As a long-time ‘screen’ user, the Ctrl-A issue is almost completely a non-issue. One can easily send a Ctrl-A to the underlying shell using Ctrl-A A. I assume ‘tmux’ has something similar. It’s also pretty rare to need the “beginning of the line” movement in a shell, when compared to the number of times one needs to control the multiplexor. Ctrl-A is also very close at hand, and the vast majority of people are using PC keyboards which also have a Home key that work just as well for movement.


I had remapped <prefix> w to cycle to the next pane so I had no idea of the window list. Thanks for that.


Ctrl-j is excellent for me as a vim user. It's default behavior is to just move the cursor one line down which you can already do by pressing... j (although Ctrl-j can be used in insert mode if I recall correctly).


C-a seems to be quite a common prefix, but as you said, it conflicts with the beginning-of-line command. I’ve been quite happy with C-s so far; if it conflicts with something, I have no idea.


C-s searches forward where C-r searches backwards, if you're used to using C-r to retrieve an earlier command via incremental search.

If not otherwise configured with stty, it's frequently set up for control flow along with C-q.
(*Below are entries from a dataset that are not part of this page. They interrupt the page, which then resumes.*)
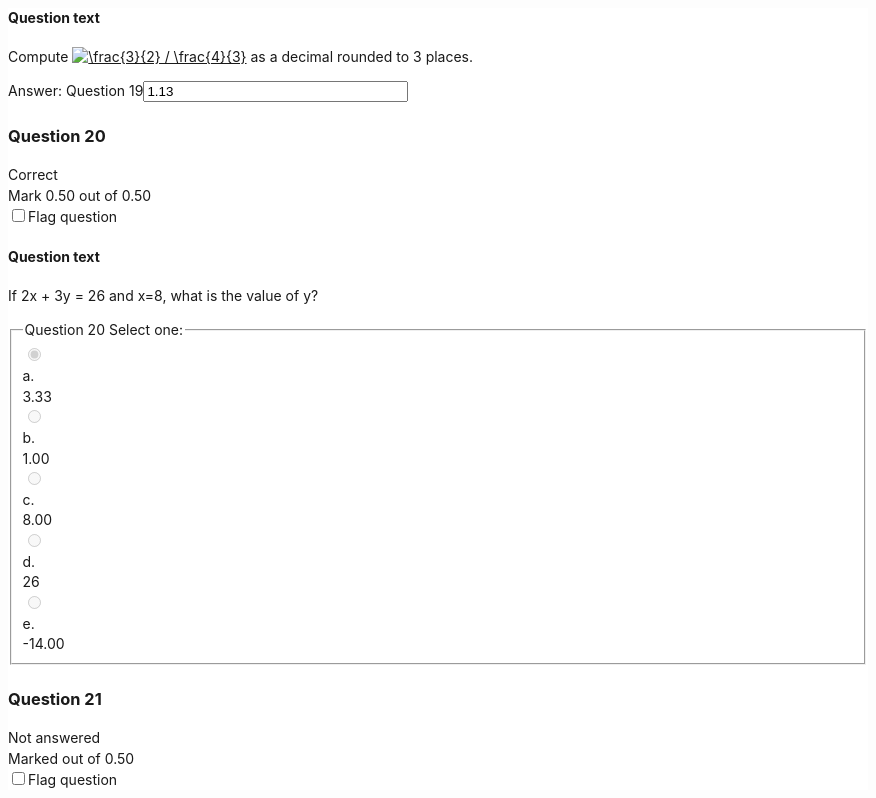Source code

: </div></div><div class="content"><div class="formulation clearfix"><h4 class="accesshide">Question text</h4><input type="hidden" name="q747714:19_:sequencecheck" value="3" /><div class="qtext"><p dir="ltr" style="text-align: left;">Compute <span class="MathJax_Preview"><a href="https://dle.plymouth.ac.uk/filter/tex/displaytex.php?texexp=%5Cfrac%7B3%7D%7B2%7D%20%2F%20%5Cfrac%7B4%7D%7B3%7D" id="action_link663d50cbcd3ef16" class=""  title="TeX" ><img class="texrender" title="\frac{3}{2} / \frac{4}{3}" alt="\frac{3}{2} / \frac{4}{3}" src="https://dle.plymouth.ac.uk/filter/tex/pix.php/d106cfd16bbedeaa8ebea2d946e481f6.png" /></a></span><script type="math/tex">\frac{3}{2} / \frac{4}{3}</script> as a decimal rounded to 3 places.</p> </div><div class="ablock form-inline"><label for="q747714:19_answer">Answer: <span class="sr-only">Question 19</span></label><span class="answer"><input type="text" name="q747714:19_answer" value="1.13" id="q747714:19_answer" size="30" class="form-control d-inline incorrect" readonly="readonly" /><i class="icon fa fa-remove text-danger fa-fw "  title="Incorrect" role="img" aria-label="Incorrect"></i></span></div></div></div></div><div id="question-747714-20" class="que calculatedmulti deferredfeedback correct"><div class="info"><h3 class="no">Question <span class="qno">20</span></h3><div class="state">Correct</div><div class="grade">Mark 0.50 out of 0.50</div><div class="questionflag editable"><input type="hidden" name="q747714:20_:flagged" value="0" /><input type="hidden" value="qaid=10777840&amp;qubaid=747714&amp;qid=1163997&amp;slot=20&amp;checksum=ffa5d74f746107c8cad0bbd34b854cd9&amp;sesskey=xkWHBnbdIB&amp;newstate=" class="questionflagpostdata" /><input type="checkbox" id="q747714:20_:flaggedcheckbox" name="q747714:20_:flagged" value="1" /><label id="q747714:20_:flaggedlabel" for="q747714:20_:flaggedcheckbox"><img src="https://dle.plymouth.ac.uk/theme/image.php/plymouth_boostunion/core/1708414920/i/unflagged" alt="" class="questionflagimage" id="q747714:20_:flaggedimg" /><span>Flag question</span></label>
</div></div><div class="content"><div class="formulation clearfix"><h4 class="accesshide">Question text</h4><input type="hidden" name="q747714:20_:sequencecheck" value="3" /><div class="qtext"><p dir="ltr" style="text-align: left;">If 2x + 3y = 26 and x=8, what is the value of y?</p></div><fieldset class="ablock no-overflow visual-scroll-x"><legend class="prompt h6 font-weight-normal sr-only"><span class="sr-only">Question 20</span> Select one:</legend><div class="answer"><div class="r0 correct"><input type="radio" name="q747714:20_answer" disabled="disabled" value="0" id="q747714:20_answer0" aria-labelledby="q747714:20_answer0_label" checked="checked" /><div class="d-flex w-auto" id="q747714:20_answer0_label" data-region="answer-label"><span class="answernumber">a. </span><div class="flex-fill ml-1">3.33</div></div> <span class="ml-1"><i class="icon fa fa-check text-success fa-fw "  title="Correct" role="img" aria-label="Correct"></i></span></div>
<div class="r1"><input type="radio" name="q747714:20_answer" disabled="disabled" value="1" id="q747714:20_answer1" aria-labelledby="q747714:20_answer1_label" /><div class="d-flex w-auto" id="q747714:20_answer1_label" data-region="answer-label"><span class="answernumber">b. </span><div class="flex-fill ml-1">1.00</div></div> </div>
<div class="r0"><input type="radio" name="q747714:20_answer" disabled="disabled" value="2" id="q747714:20_answer2" aria-labelledby="q747714:20_answer2_label" /><div class="d-flex w-auto" id="q747714:20_answer2_label" data-region="answer-label"><span class="answernumber">c. </span><div class="flex-fill ml-1">8.00</div></div> </div>
<div class="r1"><input type="radio" name="q747714:20_answer" disabled="disabled" value="3" id="q747714:20_answer3" aria-labelledby="q747714:20_answer3_label" /><div class="d-flex w-auto" id="q747714:20_answer3_label" data-region="answer-label"><span class="answernumber">d. </span><div class="flex-fill ml-1">26</div></div> </div>
<div class="r0"><input type="radio" name="q747714:20_answer" disabled="disabled" value="4" id="q747714:20_answer4" aria-labelledby="q747714:20_answer4_label" /><div class="d-flex w-auto" id="q747714:20_answer4_label" data-region="answer-label"><span class="answernumber">e. </span><div class="flex-fill ml-1">-14.00</div></div> </div>
</div></fieldset></div></div></div><div id="question-747714-21" class="que calculatedmulti deferredfeedback notanswered"><div class="info"><h3 class="no">Question <span class="qno">21</span></h3><div class="state">Not answered</div><div class="grade">Marked out of 0.50</div><div class="questionflag editable"><input type="hidden" name="q747714:21_:flagged" value="0" /><input type="hidden" value="qaid=10777841&amp;qubaid=747714&amp;qid=1164002&amp;slot=21&amp;checksum=62812815e722c9739a52e552283ef7ea&amp;sesskey=xkWHBnbdIB&amp;newstate=" class="questionflagpostdata" /><input type="checkbox" id="q747714:21_:flaggedcheckbox" name="q747714:21_:flagged" value="1" /><label id="q747714:21_:flaggedlabel" for="q747714:21_:flaggedcheckbox"><img src="https://dle.plymouth.ac.uk/theme/image.php/plymouth_boostunion/core/1708414920/i/unflagged" alt="" class="questionflagimage" id="q747714:21_:flaggedimg" /><span>Flag question</span></label>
If you find your terminal freezes after typing C-s, C-q will unfreeze it.

Disable with:

    stty -ixon start undef stop undef


Thanks, I didn’t know that! I use the fish shell, which does history searching differently but this is useful for those few times when I’m in bash.


^S is XOFF of software control flow fame. You shouldn't need to worry about it though.


It's a common prefix because it's what gnu-screen uses by default, which is what everyone was using for 20 years before tmux came along.


Mapped mine to Ctrl-Space, no conflicts.


I use ^_ (0x1F) which can be "typed" with Ctrl + 7 and Ctrl + / in most terminals.


Exactly. I use C-z on mine


Doesn't that mess with job control in your shell?


I think I could live w having to “quote” ^Z to suspend a job, but worry I’m going to have ^Z baked-into my muscle memory and end up accidentally suspending jobs on non-tmux sessions.


But that's not a bad thing.. fg it back. ^z is my preference for tmux too.


Interesting. After I posted my comment I saw elsewhere that you can simply hit ^z twice to suspend so I guess that's not a big deal after all.


Yeah I just hit ^z twice to suspend now, and if I do it by mistake (which really rarely happens) I can fg.


> I'd add

I'd add stuff too, but I think we need to resist the temptation. The article succeeds in presenting the absolute bare minimum you need to get started. In fact, I think the author chose his features well but used too many words to present them.